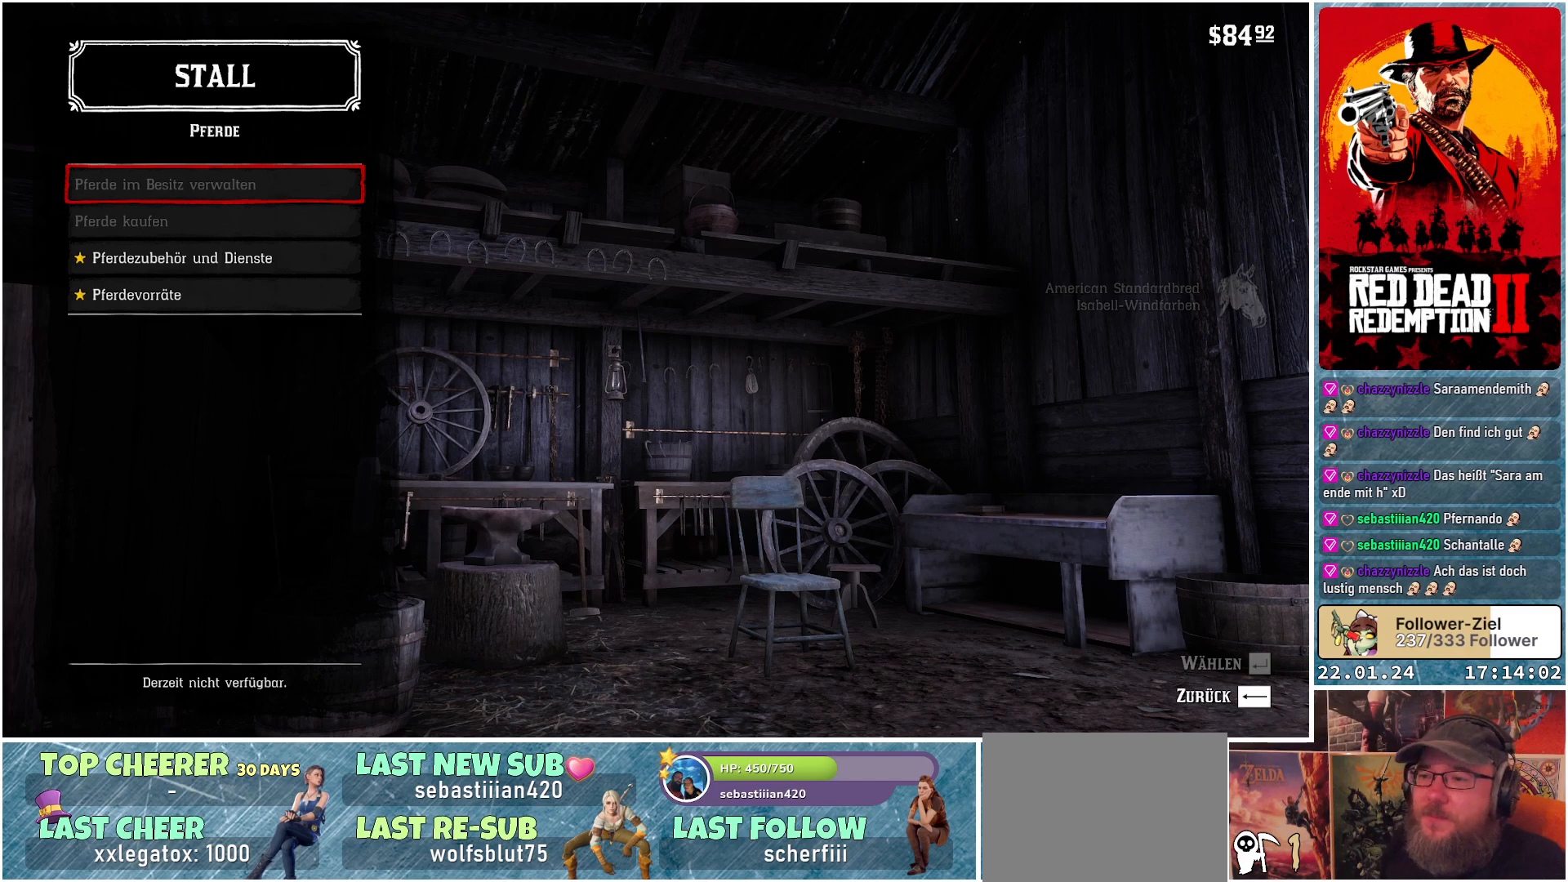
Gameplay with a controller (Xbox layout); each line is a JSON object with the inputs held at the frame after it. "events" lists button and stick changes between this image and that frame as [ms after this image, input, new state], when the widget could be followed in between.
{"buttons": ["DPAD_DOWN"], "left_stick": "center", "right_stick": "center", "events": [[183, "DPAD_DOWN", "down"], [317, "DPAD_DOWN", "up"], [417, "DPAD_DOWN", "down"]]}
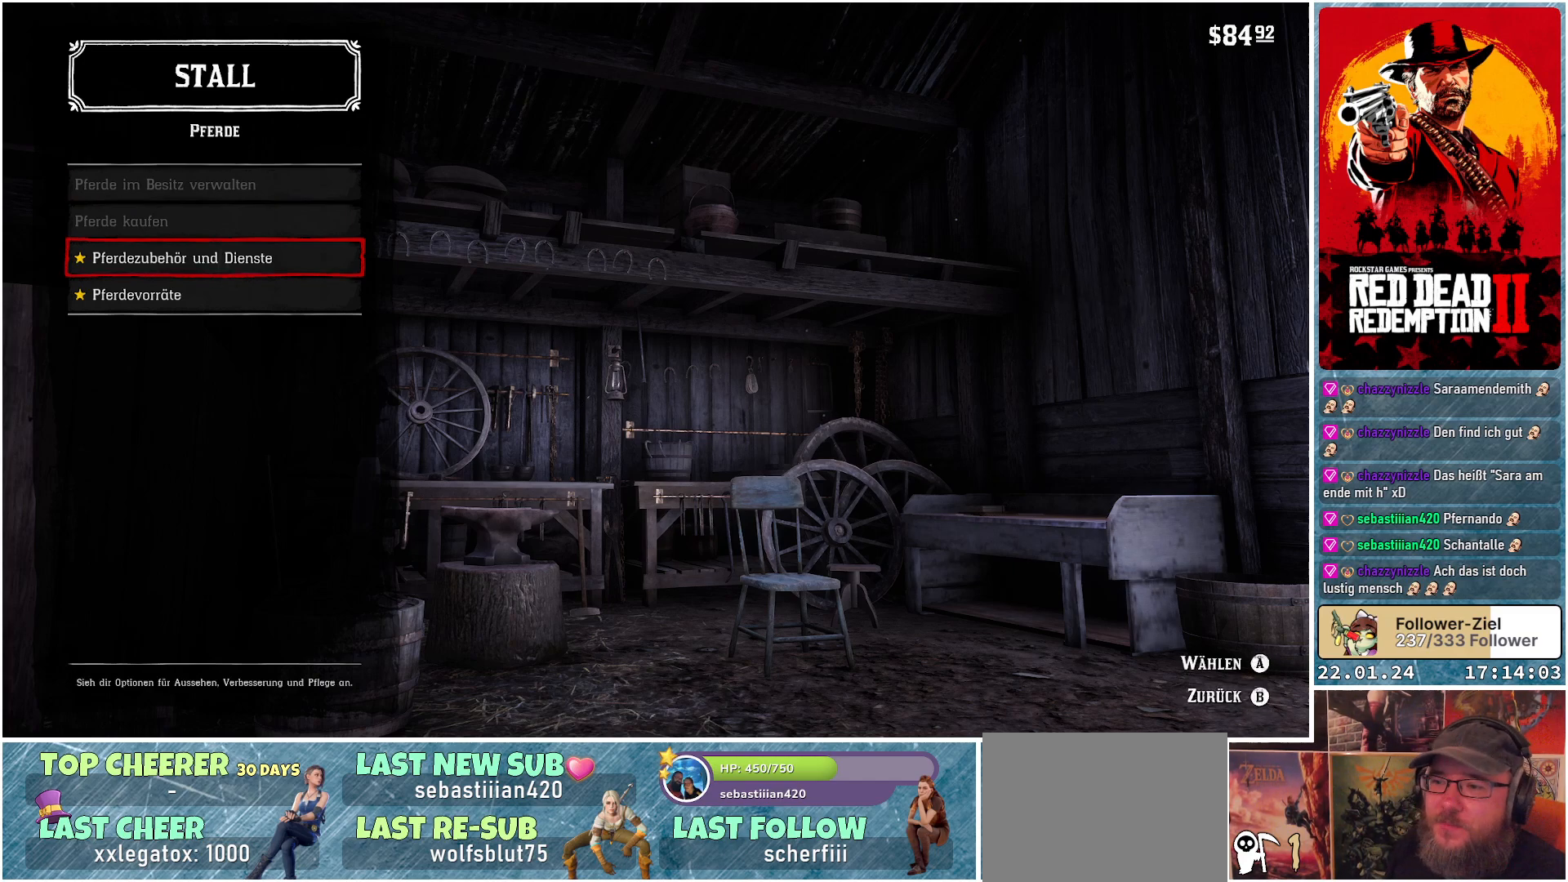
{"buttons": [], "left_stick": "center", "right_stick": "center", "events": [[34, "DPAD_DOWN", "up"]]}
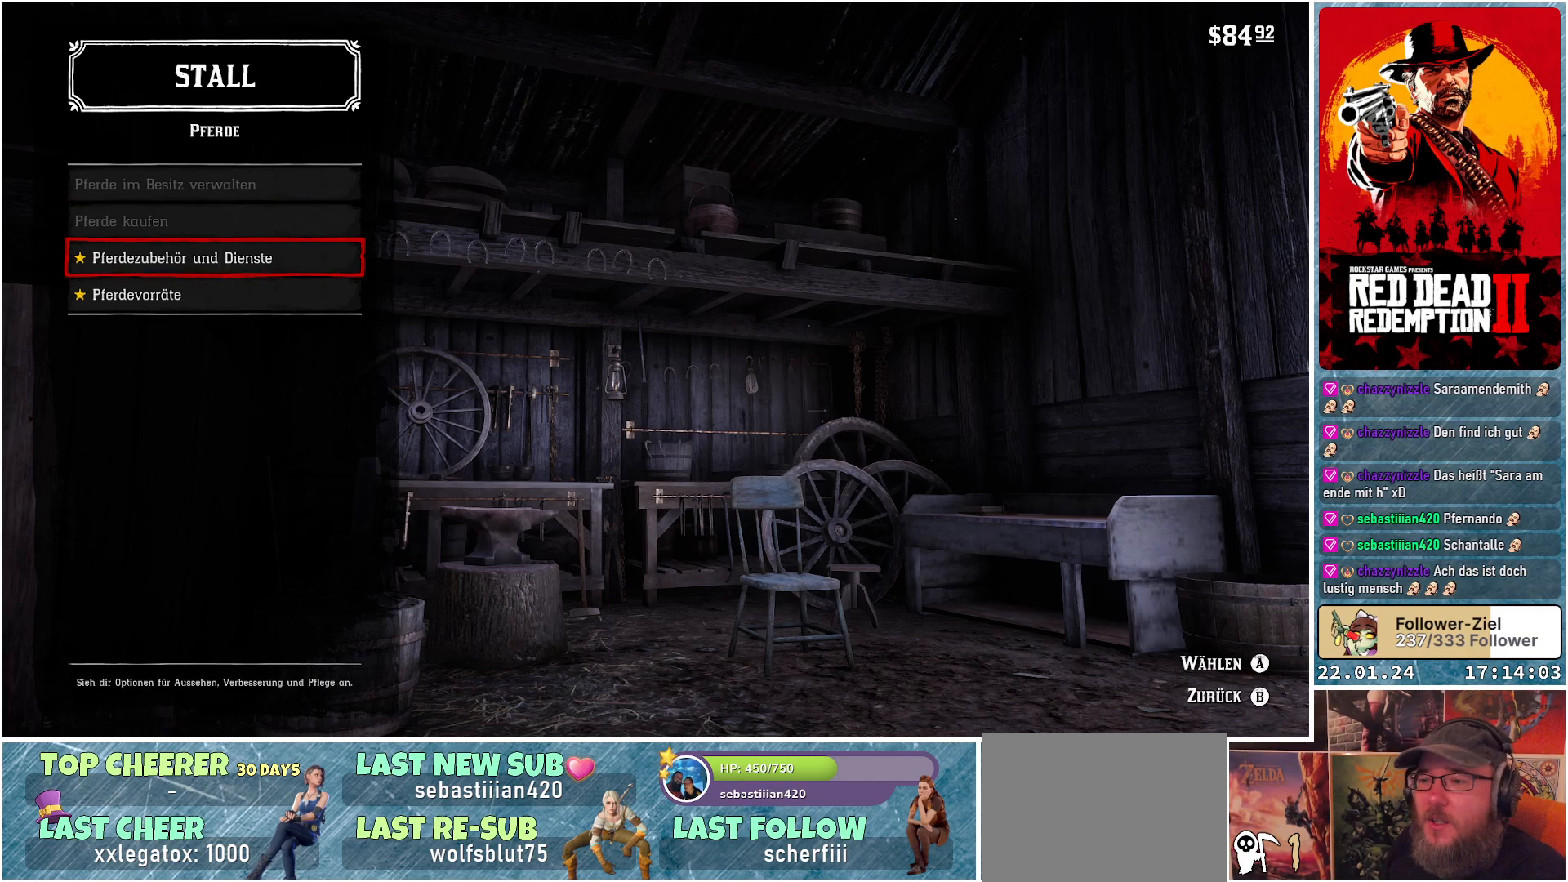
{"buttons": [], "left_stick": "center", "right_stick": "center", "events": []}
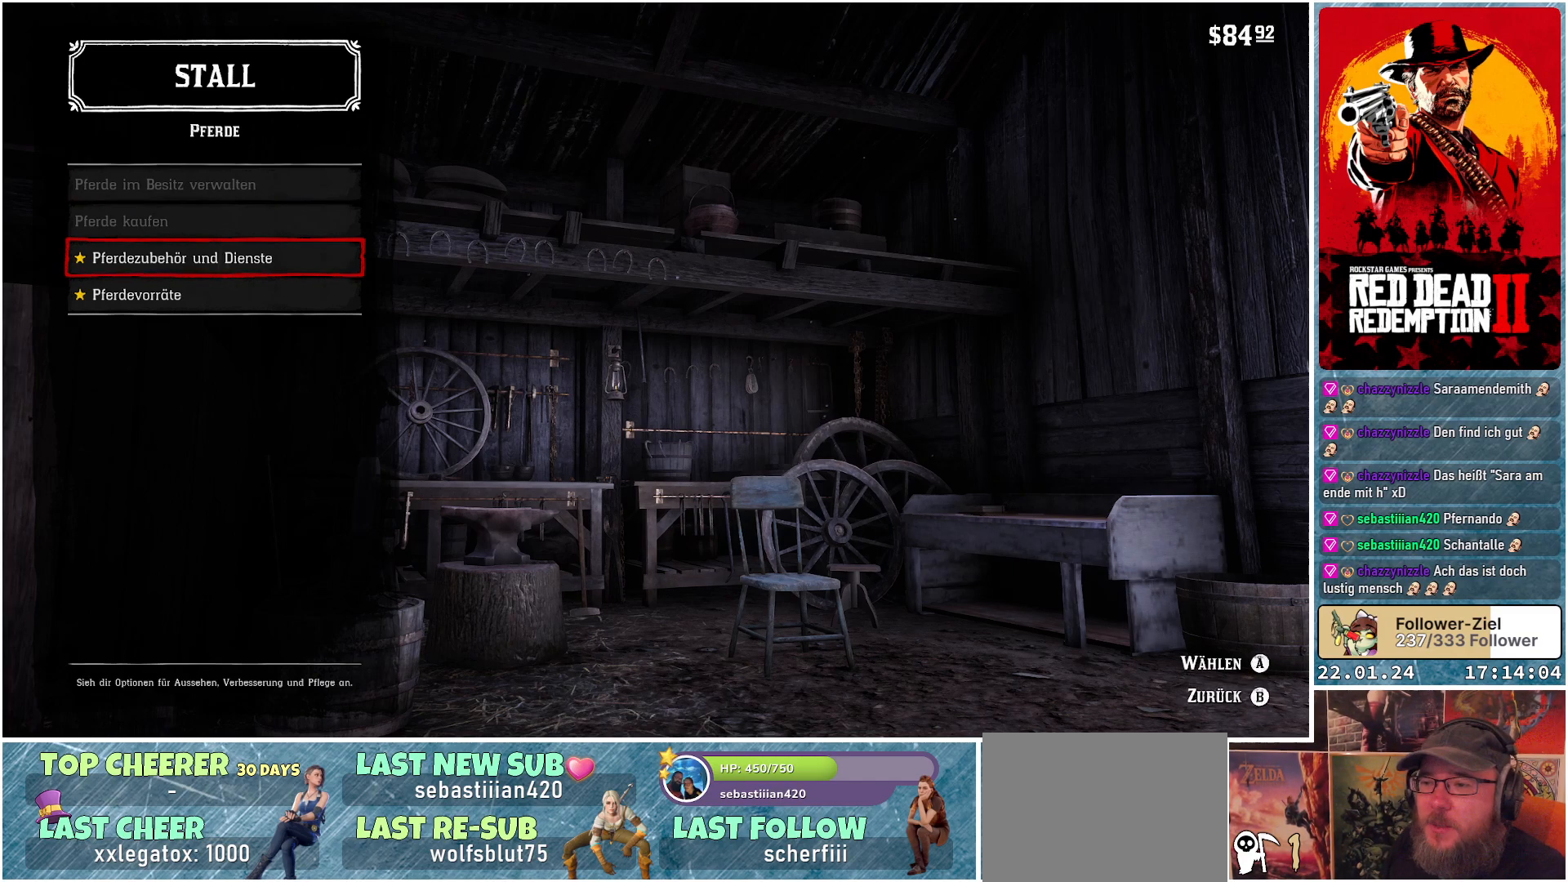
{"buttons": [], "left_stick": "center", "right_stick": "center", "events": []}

▸ **WHAT YOU HAVE TO DO**:
What you hand back should match the listing exactly, except that no pictures appear.

▸ **ANSWER TO THE EXERCISE**:
Gameplay with a controller (Xbox layout); each line is a JSON object with the inputs held at the frame after it. "events" lists button and stick changes between this image and that frame as [ms after this image, input, new state], when the widget could be followed in between.
{"buttons": ["DPAD_DOWN"], "left_stick": "center", "right_stick": "center", "events": [[183, "DPAD_DOWN", "down"], [317, "DPAD_DOWN", "up"], [417, "DPAD_DOWN", "down"]]}
{"buttons": [], "left_stick": "center", "right_stick": "center", "events": [[34, "DPAD_DOWN", "up"]]}
{"buttons": [], "left_stick": "center", "right_stick": "center", "events": []}
{"buttons": [], "left_stick": "center", "right_stick": "center", "events": []}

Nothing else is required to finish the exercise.